Saturday, May 13, 2006

Numb Day

It's almost 1am and I've got an hurting back, but too much energy to sleep. A lot has happened in the last week or so.

I decided to finally explain to the Landlord how the situation in the house actually is. You see, he's moved back in, after being gone for almost a year, to a household that isn't too fond of him. And this is all with good reason. He's been disrespectful and irresponsible for quite some time, and the fact that he's noisy is icing on the cake. No need for details, but when Mira was sleeping on my couch, I knew the situation had gone on too long.

I was the only person in a position to say anything. Chris works with him, Mira is 18 years old... and frankly a bit terrified of him. So I sucked it up, and in the most gentle way, wrote a very direct email, and gave my 30 day notice.

That was that... so I thought. The next day, I had my early morning appointments, came home for a short while and started to leave to go back to work. I backed into the solar sign (the company both Chris and the Landlord work for) and it flew up and shattered my back window. Hmm. Ok. Karma?

I caught a ride into town, reshuffled my next day and worked for another 6 hours. I got a call while I was working from Mira... crying. Apparently the Landlord came home and 'chewed her out' about how she was sensitive to noise, blah, blah... and basically made her break down and call her mom to rescue her next week. It just wasn't necessary.

So I get home, comfort her... Chris, Mira, Ray and I walk with Tay to get burritos... something to soothe our shitty day. When I get home, I'm working on my 4th grade lesson for the next day when my dad calls and informs me that grandma is in the hospital, and was recessitated in an ambulance a few days prior. I haven't seen her in probably ten years, and because I can't take the time off of work, and an extended weekend doesn't justify the situation financially for the paternal side... I probably won't get to see her again, unless I can come up with the cash to fly to Naples. Fat chance, seeing as I'm not even making enough to live of off... especially at $3.49 per gallon.

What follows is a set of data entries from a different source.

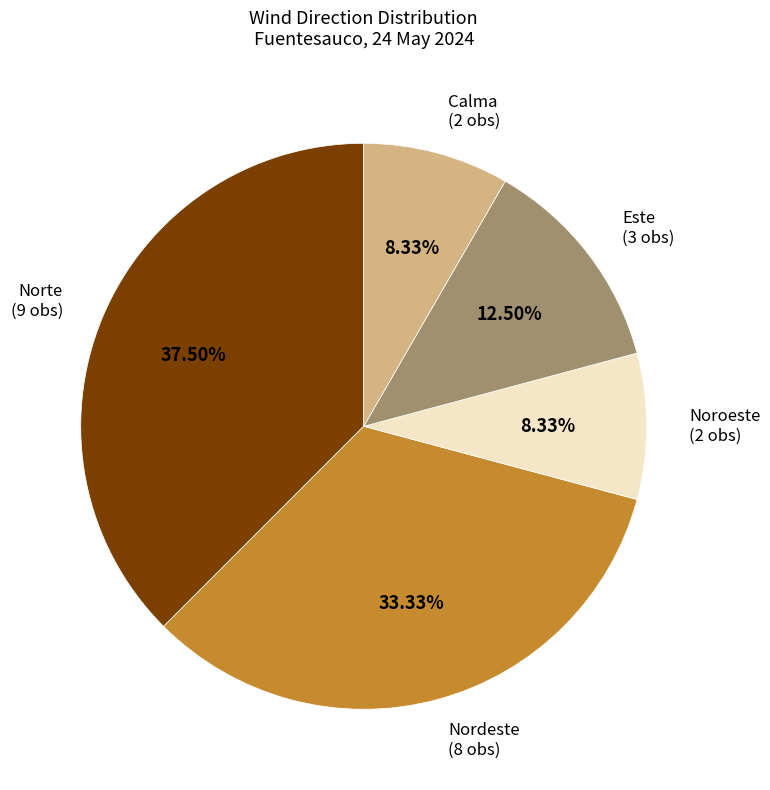

Combined, do Nordeste and Norte account for over 50%?

Yes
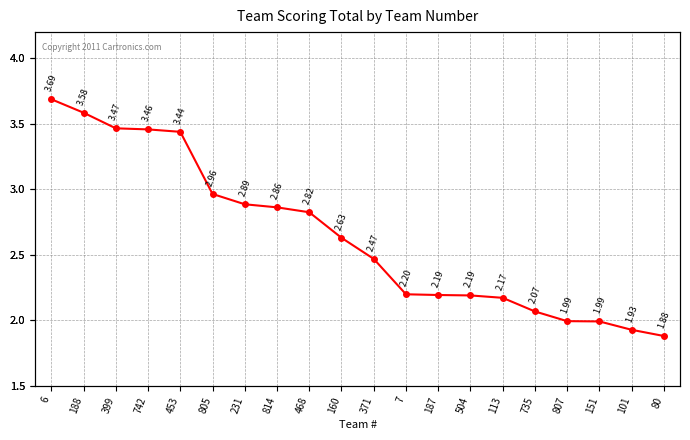

True or false: there are more than 1 points higher than both neighbors.

False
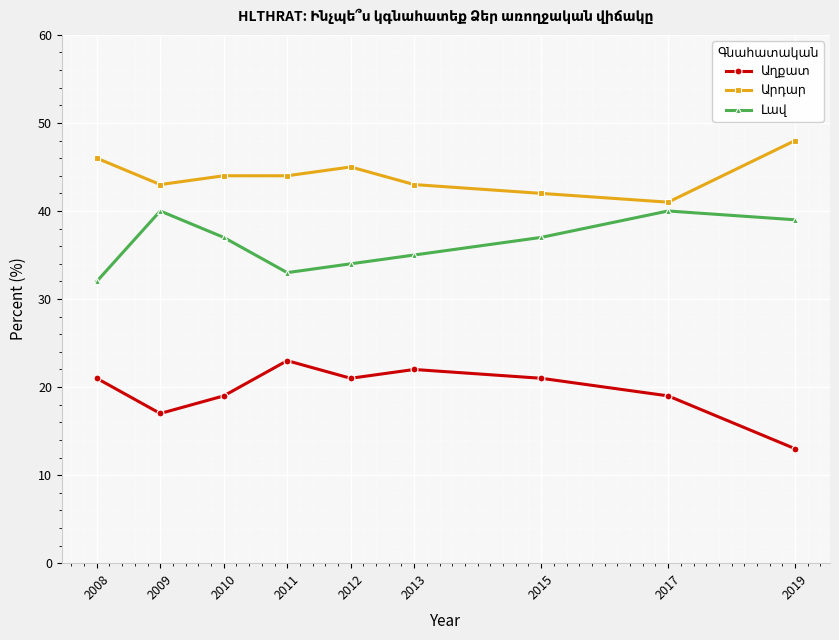

What is the difference between the highest and lowest values at 2013?

21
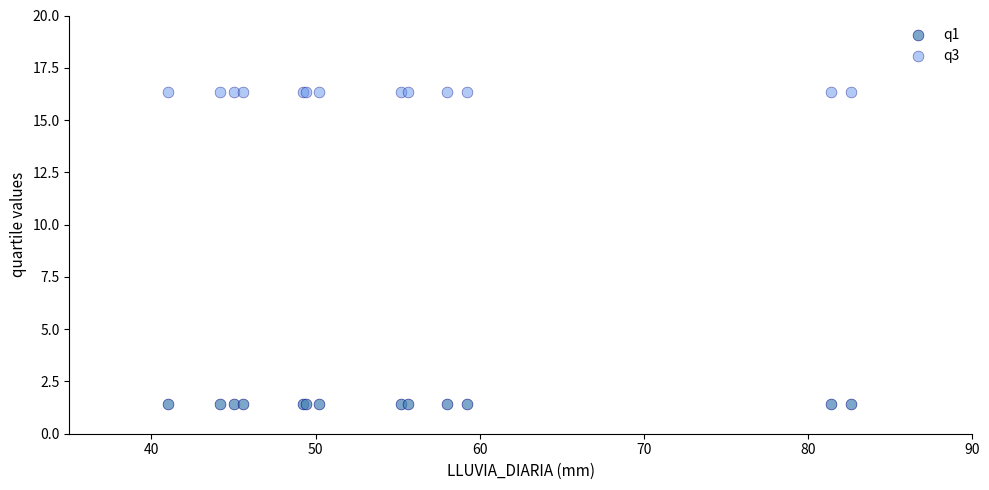

Which series contains the highest Y value?

q3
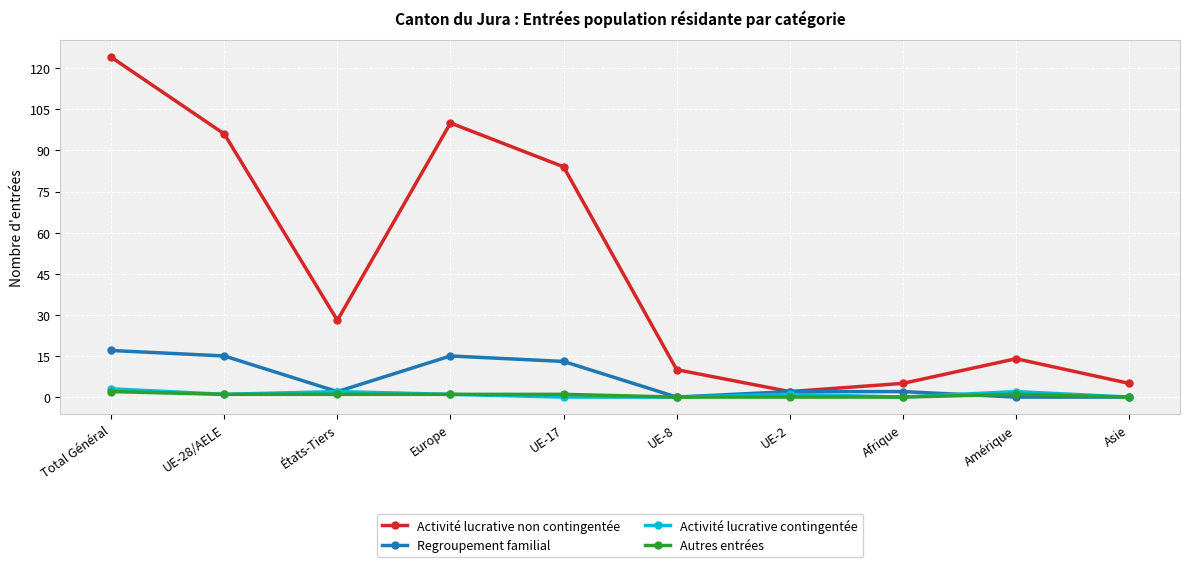

What is the label of the 1st point from the right?

Asie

Oh, and I didn't get that house. They didn't want a dog... and I can't abandon my prince.

I feel like all day I was just numb to everything going on. I didn't cry, I didn't complain... I just kind of chuckled to myself, waiting for what was next... I just couldn't feel. When it rains it pours.

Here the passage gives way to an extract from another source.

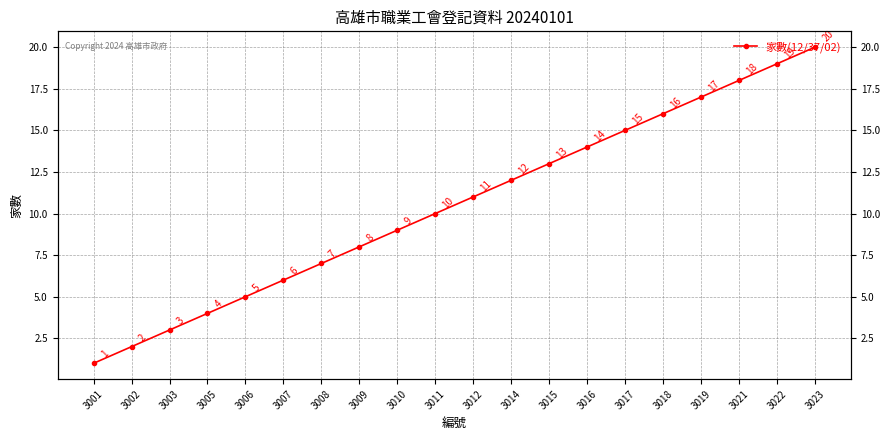

How many lines are shown in the chart?

1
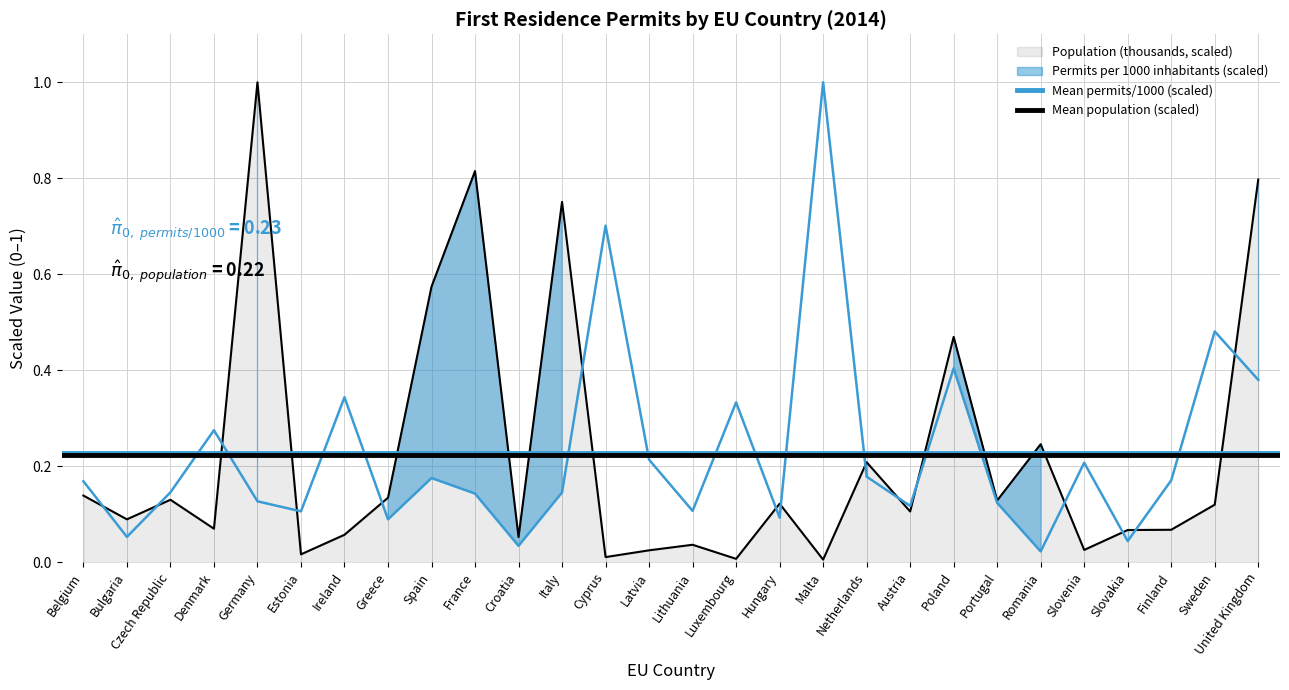

Which category has the highest value across all series?

Belgium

Anyway, on a lighter note, things at work are going great. My client base is growing quickly, and I'm feeling really good about the difference I am making in people's lives. I really care about helping people, and I know it shows in my work.

Now, I'm in San Jose, almost ready to sleep. I just went to see Steel Magnolius (is that spelled right?) because Lilly was playing Oiser. All the fam, from coast to coast is here... at least the fam I grew up with. It's nice to be around people who just love me... who just really love me.

I should sleep... I'm cooking brunch for 15 in the morning :) I'm thinking cinnamon-banana flax pancakes, tofu veggie curry scramble, egg veggie scramble, fresh pineapple and apples, home made scones... I'll just go with it. I love to cook.